在指挥技术上,我国也有了学术性、成体系的成果。中央音乐学院的现代指挥教学法近年来获得了业界广泛认可,作为完整地接受这一体系教育的俞极介绍:“现代指挥教学法将原来‘学徒式’潜移默化的指挥教学,改变为高效、可量化的方式。现代指挥教学法有着明确的教学大纲,把指挥技术分成了各种各样的要点,通过不同的曲目去配合这些要点来解决学生的指挥技术问题。在西方,经常会出现一种现象,许多指挥系毕业的学生是非常好的音乐家,但做不好指挥,因为他们在指挥技术上是欠缺的。比如在指挥莫扎特、贝多芬此类不需要复杂指挥技术的作品时,他们很占优势,而到技术复杂的巴托克、斯特拉文斯基作品时便显得力不从心。而对于我们从小并非完全在西方语境中成长起来的中国人来说,在掌握技术的基础上再丰富音乐内涵,可以使我们更快地与国际接轨。”
此外,培养一名指挥,首先要选择音乐基础功底较为扎实的学生。改革开放以前,百废待兴,能找到有一些音乐基础的学生已是不易,而反观此次参加展演的指挥,他们中有数位都是“双料选手”与“斜杠青年”(拥有多重身份的多栖青年人)。这一现象的背后,也反映出我国整体音乐教育水平与指挥生源水平大幅提高:张橹在舞台上一肩挑两职,毕业于指挥、钢琴双专业的他曾获得年金钟奖钢琴比赛银奖。俞极在《唐豪瑟》走台后还要赶回他所工作的中国爱乐乐团,参加自己配器的作品在乐团8月28日音乐季开幕式上的演出;俞极硕士研究生期间赴美攻读作曲学位,他创作、编配的作品近年来在国内屡有上演。孙一凡在上海音乐学院攻读的也是指挥与钢琴双专业,前不久作曲家赵麟交响音诗《千里江山》的首演便由孙一凡执棒上海交响乐团并担任作品中的钢琴演奏。中国指挥人才在音乐综合修养及指挥技术方面,正在赶超国际水准。

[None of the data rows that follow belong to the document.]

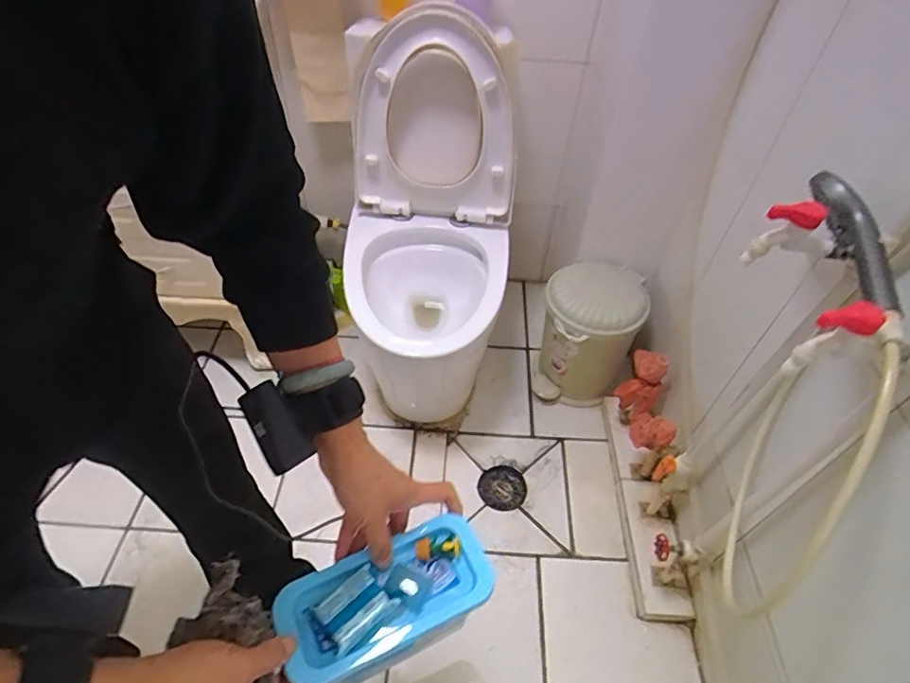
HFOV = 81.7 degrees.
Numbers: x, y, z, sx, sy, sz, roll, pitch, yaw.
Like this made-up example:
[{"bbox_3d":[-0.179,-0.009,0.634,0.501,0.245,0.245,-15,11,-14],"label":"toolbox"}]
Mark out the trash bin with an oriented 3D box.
[{"bbox_3d":[0.340,0.000,1.361,0.233,0.342,0.221,2,49,-2],"label":"trash bin"}]

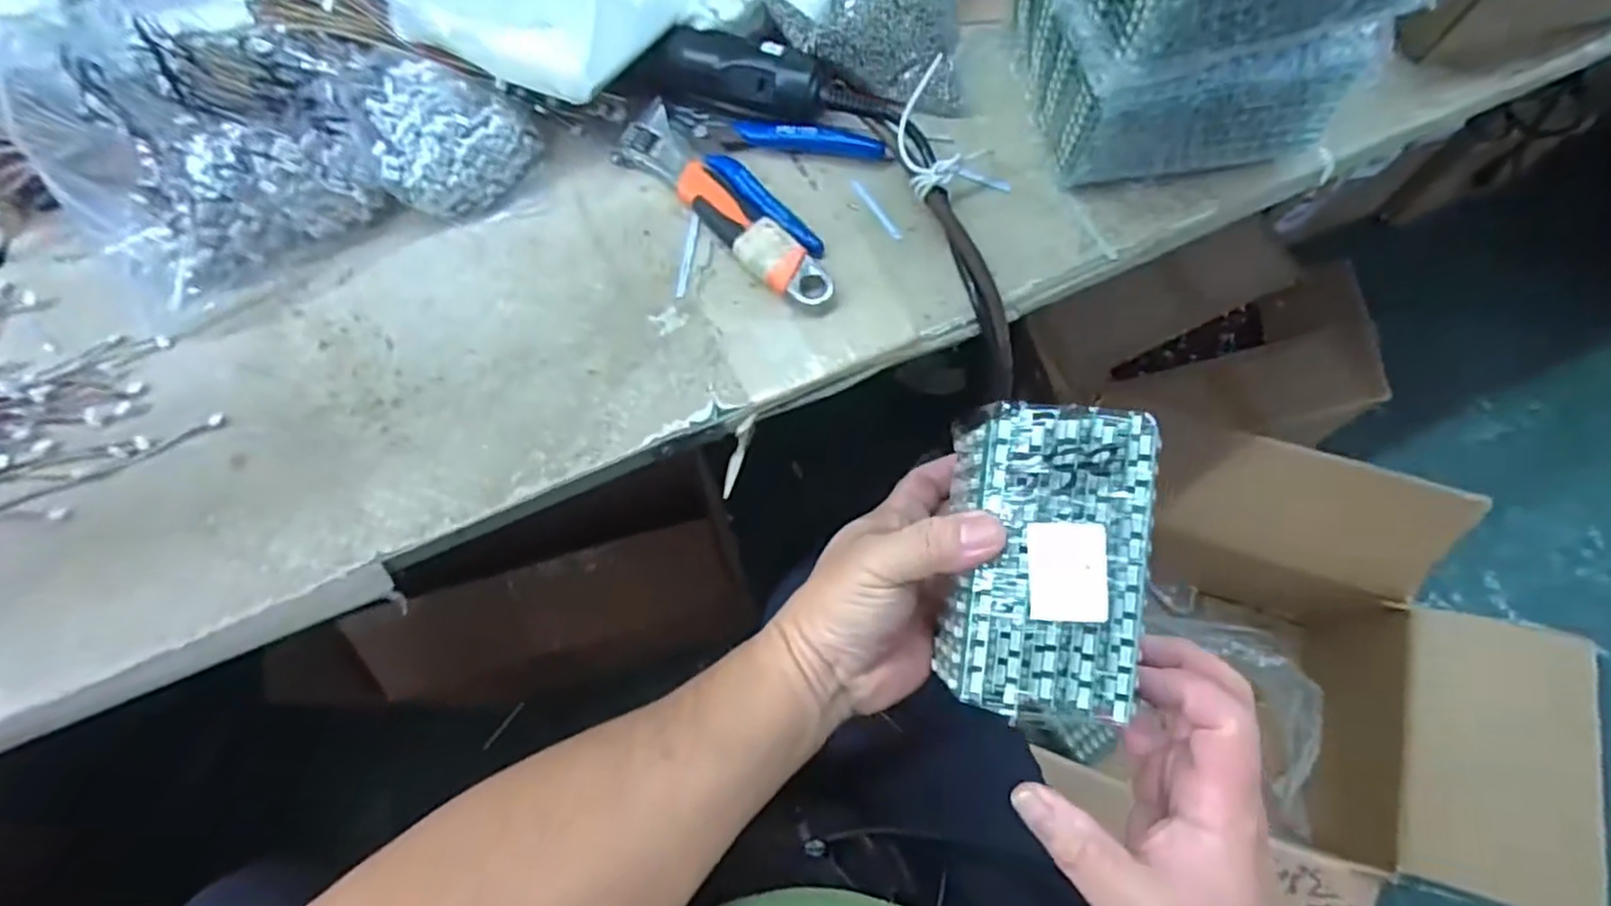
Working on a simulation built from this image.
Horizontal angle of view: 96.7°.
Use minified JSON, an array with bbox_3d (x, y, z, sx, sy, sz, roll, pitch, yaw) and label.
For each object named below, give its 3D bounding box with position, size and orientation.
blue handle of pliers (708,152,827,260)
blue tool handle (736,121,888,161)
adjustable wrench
[{"bbox_3d":[-0.026,-0.144,0.417,0.019,0.013,0.091,-41,77,-11],"label":"blue handle of pliers"},{"bbox_3d":[0.003,-0.190,0.430,0.089,0.013,0.016,8,69,5],"label":"blue tool handle"},{"bbox_3d":[-0.052,-0.140,0.411,0.040,0.015,0.168,-38,72,-12],"label":"adjustable wrench"}]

另一方面,中国交响乐团水平的提高也推动了指挥事业的进步。指挥的成长与乐团的发展息息相关,如果中国的乐团仍停留在上世纪80年代的建制与水平,是培养不出来大批优秀指挥的。乐团没有高质量的乐器和良好水平的乐手,能演奏的作品难度系数自然低,曲目量与可排练空间等都制约着指挥的发展。
陈琳表示:“与大多数器乐演奏职业的发展相仿,指挥想要脱颖而出也得靠赢得国际比赛大奖。但指挥比赛不像器乐演奏,自己练好后只要临场发挥稳定便可以表现出自己的水平。指挥需要与国际比赛举办地的乐团合作排练并演出,而很多时候指挥比赛更多看的不是演出而是排练。排练一方面受限于语言而不能更好地与乐团沟通,另一方面则是所积累的乐团排练经验不可用。上世纪80年代,国内乐团相对比较落后。那时我们比较优秀的指挥前辈去国际上比赛,所运用的排练经验当然都来自中国乐团,到国外比赛就会很不适应。经常有指挥在比赛时挥了一遍后发现不了乐团的问题,也没有很有创意的音乐处理想法,遭遇时间充足但无法继续排练的情况。”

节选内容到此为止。